Paper 2 is essentially done and I've blogged about it here and here. I thought Paper 3 was also essentially done, but we discovered that the PM6/SMD geometry optimization has some problems with X-H bond breaking so we have to go back and look at that.  I am still quite confident we will get this out in 2018.

Paper 4: much of the work is done but we haven't started in the manuscript. We have collected 11 new systems to include in the database and we plan to improve the accuracy of the benchmark values using the approach in paper 2.

Paper 5: As I wrote in July: "This paper is 2/3 written and presents a completely automated PM3-based pKa prediction protocol. The method works quite well, but most outliers turn out to be due to high energy conformations. The main remaining issue is to find a conformer-search protocol that consistently gives low-energy conformations. Depending on how much time I have to devote to paper 4 and the proposal mentioned below, I am still hopefull I can get this published this year." You can read more about it here, here, and here.
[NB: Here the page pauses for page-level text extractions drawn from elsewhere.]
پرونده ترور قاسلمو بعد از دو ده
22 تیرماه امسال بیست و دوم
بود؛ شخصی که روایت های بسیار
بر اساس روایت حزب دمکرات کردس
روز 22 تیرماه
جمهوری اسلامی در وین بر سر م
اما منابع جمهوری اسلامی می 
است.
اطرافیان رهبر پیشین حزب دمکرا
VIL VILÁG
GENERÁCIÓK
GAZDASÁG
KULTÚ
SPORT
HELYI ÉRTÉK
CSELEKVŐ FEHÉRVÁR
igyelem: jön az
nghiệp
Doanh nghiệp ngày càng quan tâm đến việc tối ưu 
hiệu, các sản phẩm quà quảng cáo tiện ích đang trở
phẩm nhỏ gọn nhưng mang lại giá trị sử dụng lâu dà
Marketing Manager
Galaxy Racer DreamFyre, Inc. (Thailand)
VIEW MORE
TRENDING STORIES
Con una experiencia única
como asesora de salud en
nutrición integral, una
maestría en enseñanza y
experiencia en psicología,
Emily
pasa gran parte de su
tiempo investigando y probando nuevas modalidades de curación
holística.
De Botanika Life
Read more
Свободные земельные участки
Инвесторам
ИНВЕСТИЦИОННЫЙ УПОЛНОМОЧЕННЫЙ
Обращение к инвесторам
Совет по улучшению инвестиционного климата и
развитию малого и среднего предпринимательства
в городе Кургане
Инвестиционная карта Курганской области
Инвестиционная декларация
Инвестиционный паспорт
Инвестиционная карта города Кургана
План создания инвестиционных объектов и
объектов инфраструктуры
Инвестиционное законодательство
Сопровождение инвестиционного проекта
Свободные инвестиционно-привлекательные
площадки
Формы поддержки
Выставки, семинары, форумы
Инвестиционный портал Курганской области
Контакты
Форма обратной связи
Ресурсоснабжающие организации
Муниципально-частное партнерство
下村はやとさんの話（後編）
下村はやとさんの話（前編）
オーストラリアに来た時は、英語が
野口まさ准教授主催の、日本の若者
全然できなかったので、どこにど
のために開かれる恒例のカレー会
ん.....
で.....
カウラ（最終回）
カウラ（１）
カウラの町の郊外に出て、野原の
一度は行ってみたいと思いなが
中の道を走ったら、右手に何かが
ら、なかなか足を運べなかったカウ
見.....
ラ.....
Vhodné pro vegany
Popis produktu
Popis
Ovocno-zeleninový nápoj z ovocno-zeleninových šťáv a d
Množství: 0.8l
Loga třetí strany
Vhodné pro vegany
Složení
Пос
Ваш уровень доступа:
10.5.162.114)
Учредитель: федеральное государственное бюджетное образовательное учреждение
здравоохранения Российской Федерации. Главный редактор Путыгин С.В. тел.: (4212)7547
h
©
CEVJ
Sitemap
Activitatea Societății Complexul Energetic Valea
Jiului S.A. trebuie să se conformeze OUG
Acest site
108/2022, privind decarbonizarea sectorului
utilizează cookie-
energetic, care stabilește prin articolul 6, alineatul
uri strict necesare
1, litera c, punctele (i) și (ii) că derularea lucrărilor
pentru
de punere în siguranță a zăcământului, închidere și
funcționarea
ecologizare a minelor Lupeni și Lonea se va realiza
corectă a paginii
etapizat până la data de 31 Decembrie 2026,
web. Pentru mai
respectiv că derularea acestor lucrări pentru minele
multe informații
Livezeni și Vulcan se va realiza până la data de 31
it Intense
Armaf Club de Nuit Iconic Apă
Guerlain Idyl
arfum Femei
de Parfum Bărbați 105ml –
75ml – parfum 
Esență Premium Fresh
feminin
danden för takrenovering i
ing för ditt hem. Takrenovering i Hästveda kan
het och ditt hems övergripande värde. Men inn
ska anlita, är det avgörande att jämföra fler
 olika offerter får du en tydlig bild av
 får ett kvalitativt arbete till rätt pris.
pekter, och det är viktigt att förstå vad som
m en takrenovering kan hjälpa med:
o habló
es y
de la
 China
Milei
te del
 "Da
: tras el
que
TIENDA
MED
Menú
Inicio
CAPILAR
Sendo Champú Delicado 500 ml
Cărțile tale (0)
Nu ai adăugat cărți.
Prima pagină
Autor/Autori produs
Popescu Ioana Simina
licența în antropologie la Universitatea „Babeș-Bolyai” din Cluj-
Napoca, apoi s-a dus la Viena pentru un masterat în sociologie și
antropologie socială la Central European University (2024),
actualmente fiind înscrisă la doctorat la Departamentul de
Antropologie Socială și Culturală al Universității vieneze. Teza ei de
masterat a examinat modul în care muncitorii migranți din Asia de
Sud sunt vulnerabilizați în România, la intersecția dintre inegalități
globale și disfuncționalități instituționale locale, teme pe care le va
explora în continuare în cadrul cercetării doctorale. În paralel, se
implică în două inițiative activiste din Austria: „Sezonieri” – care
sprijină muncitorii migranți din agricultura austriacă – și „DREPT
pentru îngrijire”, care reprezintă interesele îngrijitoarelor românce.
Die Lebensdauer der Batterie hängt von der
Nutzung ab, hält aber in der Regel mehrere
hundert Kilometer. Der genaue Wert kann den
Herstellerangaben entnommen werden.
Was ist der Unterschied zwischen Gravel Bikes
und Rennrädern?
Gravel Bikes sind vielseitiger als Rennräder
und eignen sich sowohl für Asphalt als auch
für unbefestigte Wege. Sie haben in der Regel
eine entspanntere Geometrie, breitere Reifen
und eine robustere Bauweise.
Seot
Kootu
This was put on the back burner to focus on other things, but we have started to look at the conformation issue again with my new PhD student Mads. It also looks like the accuracy can be improved by using the new PM3/SMD radii from paper 3. My main issue with QM-based pKa prediction is that I am not sure we can ever beat the accuracy of the empirical predictors.

Paper 6: I think it might be more fruitful to focus on CH pKa values since they are of interest to synthetic chemists and there is currently no other predictor that I know of. I have written some prototype code and I am in the process of creating a test set from Bordwell's data as a side project, but the fate of this project is really in the hands of the Danish Science Foundation. I'll know more in the Spring.

Work in progress
I have been working on some prototype codes (here, here, and here) aimed at high throughput screening of barrier heights and Mads will be building on this in 2018.

## Thursday, December 28, 2017

### Predicting pKa values using PM3 - conformer search part 2

Disclaimer: These are preliminary results and may contain errors
In a previous post a looked at the effect of conformational search on the accuracy of pKa predictions.  This is a follow up from a slightly different angle using data obtained by Mads.

The plot shows
$$\Delta \Delta G(n) = G_{0}(n) - G_{+}(n) - (G_{0}(\min) - G_{+}(\min))$$
where $G_{0}(n)$ is the minimum free energy value found among $n$ conformations of neutral acebutolol generated by RDKit and optimized using either PM3/COSMO (blue) or PM3/SMD (red). $G_{+}(n)$ is the corresponding value for protonated acebutolol.  $G_{0}(n)$ (and $G_{+}(n)$) are found using $n = 11, 21, 31, ..., 201$ starting conformations and $G_{0}(\min)$ is the lowest value of  found for $G_{0}(n)$ and similarly for $G_{+}(\min)$.

So $G_{0}(\min) - G_{+}(\min)$ is our best estimate of the correct $\Delta G$ value and $\Delta \Delta G(n)$ is the deviation from the best estimate for a give value of $n$.

Keeping in mind that a 1.4 kcal/mol error corresponds to a 1 pH unit error in pKa, we are clearly no where near convergence. The fact that we observe this using two different programs (MOPAC and GAMESS) indicates that the problem is probably not the optimizer.

The next plot shows $\Delta G_X(n) =G_X(n)-G_X(\min)$. All errors are above 1 kcal/mol for $n<50$. The error for COSMO neutral does not dip below 0.5 kcal/mol until $n =$ 181, compared to $n=$ 101 for SMD neutral.

The RDKit starting geometries are not pre-minimized using MMFF. The above plot shows the corresponding plot for MMFF optimized in the gas phase.  I think the much better convergence is due to the optimization being done in the gas phase.  It's interesting that, again, the neutral is slower to converge, and only does so for $n >$ 140.

I think the next step is do redo this analysis with focus on finding the lowest energy conformer rather than the accuracy of the pKa values.